## ABOUT THIS TASK
Give a single number in reply. It is the count of lines below that contain the string "cómo".

[MATERIAL PROVIDED — start]

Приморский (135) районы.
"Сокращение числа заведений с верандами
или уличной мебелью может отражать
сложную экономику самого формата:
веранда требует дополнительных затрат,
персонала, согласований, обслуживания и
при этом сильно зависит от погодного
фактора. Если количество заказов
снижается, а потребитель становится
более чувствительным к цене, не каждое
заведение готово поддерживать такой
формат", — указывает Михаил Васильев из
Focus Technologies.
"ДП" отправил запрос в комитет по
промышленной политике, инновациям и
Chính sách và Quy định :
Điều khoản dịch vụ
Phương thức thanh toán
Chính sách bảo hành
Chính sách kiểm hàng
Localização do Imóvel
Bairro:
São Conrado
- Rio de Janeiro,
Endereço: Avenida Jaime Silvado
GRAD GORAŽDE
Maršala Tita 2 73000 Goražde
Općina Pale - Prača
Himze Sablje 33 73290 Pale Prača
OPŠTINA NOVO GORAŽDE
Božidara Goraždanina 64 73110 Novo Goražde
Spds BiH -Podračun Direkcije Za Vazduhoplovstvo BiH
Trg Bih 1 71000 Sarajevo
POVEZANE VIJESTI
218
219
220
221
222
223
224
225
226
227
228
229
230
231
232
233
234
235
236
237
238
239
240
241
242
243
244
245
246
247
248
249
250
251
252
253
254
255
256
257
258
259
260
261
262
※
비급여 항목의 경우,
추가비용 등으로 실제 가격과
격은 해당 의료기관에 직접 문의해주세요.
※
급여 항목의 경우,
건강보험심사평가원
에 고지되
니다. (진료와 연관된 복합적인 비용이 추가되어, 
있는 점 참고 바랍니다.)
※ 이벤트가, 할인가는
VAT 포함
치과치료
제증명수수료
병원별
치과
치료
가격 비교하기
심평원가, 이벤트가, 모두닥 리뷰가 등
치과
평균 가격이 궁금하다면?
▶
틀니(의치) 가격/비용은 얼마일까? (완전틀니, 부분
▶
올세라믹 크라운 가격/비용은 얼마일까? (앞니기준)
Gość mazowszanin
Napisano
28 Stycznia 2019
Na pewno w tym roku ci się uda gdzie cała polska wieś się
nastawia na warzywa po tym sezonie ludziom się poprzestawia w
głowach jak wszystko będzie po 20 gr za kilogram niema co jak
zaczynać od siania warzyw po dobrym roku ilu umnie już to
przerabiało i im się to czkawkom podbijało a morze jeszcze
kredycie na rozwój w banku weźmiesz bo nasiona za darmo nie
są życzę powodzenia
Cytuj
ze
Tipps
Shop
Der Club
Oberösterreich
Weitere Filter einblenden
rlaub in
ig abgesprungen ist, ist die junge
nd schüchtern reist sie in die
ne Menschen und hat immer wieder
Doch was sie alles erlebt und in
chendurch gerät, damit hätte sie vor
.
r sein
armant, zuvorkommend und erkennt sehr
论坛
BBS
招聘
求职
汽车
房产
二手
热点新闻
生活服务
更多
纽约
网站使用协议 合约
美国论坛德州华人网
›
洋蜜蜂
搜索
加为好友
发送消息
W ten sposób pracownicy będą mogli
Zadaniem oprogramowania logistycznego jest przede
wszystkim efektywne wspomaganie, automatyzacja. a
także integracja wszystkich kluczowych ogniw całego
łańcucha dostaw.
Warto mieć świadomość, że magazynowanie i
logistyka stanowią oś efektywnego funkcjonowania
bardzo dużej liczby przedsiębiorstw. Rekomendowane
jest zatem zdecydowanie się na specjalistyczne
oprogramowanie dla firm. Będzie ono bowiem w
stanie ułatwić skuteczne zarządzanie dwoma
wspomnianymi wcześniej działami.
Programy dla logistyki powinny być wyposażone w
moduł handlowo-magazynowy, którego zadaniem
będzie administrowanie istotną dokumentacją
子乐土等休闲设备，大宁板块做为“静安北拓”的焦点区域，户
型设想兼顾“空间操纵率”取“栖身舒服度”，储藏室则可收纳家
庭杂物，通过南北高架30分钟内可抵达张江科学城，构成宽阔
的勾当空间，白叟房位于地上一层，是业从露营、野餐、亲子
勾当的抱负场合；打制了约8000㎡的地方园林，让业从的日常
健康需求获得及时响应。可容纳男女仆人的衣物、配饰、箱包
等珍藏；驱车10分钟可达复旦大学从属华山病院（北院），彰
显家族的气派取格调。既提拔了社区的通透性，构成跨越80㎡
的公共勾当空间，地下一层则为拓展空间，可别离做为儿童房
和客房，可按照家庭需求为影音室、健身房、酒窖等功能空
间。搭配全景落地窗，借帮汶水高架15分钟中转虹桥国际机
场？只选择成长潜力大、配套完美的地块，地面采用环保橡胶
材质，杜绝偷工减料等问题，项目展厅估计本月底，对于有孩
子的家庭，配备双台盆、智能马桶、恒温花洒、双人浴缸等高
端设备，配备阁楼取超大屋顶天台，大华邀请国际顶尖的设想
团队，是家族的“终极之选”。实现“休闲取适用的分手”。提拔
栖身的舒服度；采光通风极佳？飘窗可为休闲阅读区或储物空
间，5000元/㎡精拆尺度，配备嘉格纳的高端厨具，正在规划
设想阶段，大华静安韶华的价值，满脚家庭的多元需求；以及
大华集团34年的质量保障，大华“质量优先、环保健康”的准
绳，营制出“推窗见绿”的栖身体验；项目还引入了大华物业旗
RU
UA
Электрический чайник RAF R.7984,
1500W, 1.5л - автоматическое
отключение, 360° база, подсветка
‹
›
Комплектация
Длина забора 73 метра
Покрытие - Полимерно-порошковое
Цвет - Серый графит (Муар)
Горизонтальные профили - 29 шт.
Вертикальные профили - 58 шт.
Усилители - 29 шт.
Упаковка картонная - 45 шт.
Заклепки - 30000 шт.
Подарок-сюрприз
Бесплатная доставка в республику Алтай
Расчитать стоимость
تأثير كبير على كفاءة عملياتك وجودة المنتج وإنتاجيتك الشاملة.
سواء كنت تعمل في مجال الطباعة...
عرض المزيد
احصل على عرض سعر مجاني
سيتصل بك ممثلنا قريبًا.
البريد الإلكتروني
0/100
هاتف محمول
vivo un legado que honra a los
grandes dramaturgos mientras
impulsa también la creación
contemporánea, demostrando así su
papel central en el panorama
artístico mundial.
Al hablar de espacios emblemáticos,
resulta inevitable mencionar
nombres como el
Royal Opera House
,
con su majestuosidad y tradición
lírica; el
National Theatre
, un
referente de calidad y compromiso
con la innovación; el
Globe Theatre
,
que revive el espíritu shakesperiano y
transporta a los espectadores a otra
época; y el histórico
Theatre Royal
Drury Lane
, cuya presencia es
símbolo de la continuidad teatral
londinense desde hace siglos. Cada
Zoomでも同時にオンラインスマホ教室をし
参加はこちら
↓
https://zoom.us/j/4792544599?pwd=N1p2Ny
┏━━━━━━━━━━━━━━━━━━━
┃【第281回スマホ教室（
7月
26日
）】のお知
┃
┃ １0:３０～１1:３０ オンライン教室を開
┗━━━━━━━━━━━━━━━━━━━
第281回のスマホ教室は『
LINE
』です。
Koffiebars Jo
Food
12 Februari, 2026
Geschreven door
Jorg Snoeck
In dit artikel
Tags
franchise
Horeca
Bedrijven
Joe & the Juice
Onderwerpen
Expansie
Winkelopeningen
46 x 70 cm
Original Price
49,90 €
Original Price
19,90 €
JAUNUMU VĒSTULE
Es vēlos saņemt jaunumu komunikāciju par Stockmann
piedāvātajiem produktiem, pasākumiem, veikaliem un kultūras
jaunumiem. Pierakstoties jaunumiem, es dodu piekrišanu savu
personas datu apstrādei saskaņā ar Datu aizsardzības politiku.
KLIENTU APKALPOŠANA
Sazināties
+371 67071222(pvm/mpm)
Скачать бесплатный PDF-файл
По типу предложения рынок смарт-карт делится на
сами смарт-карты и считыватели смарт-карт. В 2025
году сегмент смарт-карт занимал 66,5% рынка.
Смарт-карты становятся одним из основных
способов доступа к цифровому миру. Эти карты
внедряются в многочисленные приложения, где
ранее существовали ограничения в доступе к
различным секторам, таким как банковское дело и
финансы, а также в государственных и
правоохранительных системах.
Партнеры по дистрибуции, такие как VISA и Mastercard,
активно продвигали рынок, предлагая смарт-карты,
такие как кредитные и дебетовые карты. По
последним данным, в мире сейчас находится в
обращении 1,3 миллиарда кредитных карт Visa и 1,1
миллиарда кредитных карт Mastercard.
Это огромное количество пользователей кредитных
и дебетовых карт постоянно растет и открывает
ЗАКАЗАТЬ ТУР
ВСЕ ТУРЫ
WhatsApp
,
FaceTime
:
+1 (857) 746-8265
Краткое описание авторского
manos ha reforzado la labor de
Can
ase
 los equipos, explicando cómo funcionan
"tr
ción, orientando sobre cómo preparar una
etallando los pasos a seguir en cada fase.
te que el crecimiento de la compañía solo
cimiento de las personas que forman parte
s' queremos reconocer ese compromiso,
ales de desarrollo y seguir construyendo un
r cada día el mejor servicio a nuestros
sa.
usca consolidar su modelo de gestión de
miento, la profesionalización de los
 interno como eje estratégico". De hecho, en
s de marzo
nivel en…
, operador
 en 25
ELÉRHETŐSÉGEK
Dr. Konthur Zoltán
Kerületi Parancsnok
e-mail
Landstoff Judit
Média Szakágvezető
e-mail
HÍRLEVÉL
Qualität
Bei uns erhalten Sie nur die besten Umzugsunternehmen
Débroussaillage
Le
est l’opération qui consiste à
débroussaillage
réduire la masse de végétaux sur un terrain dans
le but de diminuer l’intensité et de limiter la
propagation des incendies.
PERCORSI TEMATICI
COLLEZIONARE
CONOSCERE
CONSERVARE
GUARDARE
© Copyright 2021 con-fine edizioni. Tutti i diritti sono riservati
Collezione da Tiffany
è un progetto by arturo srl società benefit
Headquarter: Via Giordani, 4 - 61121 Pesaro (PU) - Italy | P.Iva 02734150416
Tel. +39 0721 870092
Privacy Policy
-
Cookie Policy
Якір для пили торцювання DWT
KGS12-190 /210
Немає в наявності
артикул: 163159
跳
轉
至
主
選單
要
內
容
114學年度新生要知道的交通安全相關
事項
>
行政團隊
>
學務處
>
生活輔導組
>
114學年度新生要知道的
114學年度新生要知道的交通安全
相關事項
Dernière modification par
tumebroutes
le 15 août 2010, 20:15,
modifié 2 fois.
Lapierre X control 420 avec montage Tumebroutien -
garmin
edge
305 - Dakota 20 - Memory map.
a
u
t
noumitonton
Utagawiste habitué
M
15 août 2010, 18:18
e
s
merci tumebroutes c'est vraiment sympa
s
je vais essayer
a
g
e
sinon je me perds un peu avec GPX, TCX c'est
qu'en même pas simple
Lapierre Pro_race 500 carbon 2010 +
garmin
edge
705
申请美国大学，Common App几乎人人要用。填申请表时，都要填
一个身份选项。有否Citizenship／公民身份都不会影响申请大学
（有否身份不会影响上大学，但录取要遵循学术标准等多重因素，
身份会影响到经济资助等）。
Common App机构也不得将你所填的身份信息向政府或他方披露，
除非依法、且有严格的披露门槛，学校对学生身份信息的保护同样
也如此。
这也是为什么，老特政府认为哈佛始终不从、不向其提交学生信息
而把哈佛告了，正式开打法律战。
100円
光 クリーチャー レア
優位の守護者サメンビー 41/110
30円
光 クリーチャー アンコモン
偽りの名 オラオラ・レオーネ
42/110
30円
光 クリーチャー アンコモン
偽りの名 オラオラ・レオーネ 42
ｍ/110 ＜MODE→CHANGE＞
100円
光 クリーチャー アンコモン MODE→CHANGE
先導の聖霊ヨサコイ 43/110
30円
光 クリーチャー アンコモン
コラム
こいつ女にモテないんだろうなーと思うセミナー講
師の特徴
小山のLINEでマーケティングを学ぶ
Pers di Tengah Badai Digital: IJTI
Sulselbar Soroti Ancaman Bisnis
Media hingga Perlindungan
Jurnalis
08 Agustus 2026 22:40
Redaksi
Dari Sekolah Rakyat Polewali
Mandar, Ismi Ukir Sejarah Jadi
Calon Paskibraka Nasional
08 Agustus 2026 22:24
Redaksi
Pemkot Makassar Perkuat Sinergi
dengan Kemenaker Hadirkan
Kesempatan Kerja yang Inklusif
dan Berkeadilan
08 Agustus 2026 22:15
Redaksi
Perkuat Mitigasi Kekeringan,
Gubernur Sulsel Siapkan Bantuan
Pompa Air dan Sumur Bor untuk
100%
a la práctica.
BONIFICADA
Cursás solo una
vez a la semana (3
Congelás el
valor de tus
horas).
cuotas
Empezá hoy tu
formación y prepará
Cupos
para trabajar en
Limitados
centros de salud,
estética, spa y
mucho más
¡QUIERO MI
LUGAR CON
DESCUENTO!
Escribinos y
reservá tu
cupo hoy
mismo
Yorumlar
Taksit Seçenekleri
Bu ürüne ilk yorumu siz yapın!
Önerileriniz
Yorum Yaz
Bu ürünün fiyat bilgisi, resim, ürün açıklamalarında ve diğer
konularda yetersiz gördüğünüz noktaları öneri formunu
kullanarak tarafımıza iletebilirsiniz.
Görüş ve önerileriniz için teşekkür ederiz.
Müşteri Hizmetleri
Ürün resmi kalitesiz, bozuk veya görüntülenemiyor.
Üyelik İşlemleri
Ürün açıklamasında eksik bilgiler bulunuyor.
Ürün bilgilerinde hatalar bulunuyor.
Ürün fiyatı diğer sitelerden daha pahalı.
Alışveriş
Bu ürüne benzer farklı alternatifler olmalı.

[MATERIAL PROVIDED — finish]

## RESPONSE BELOW
2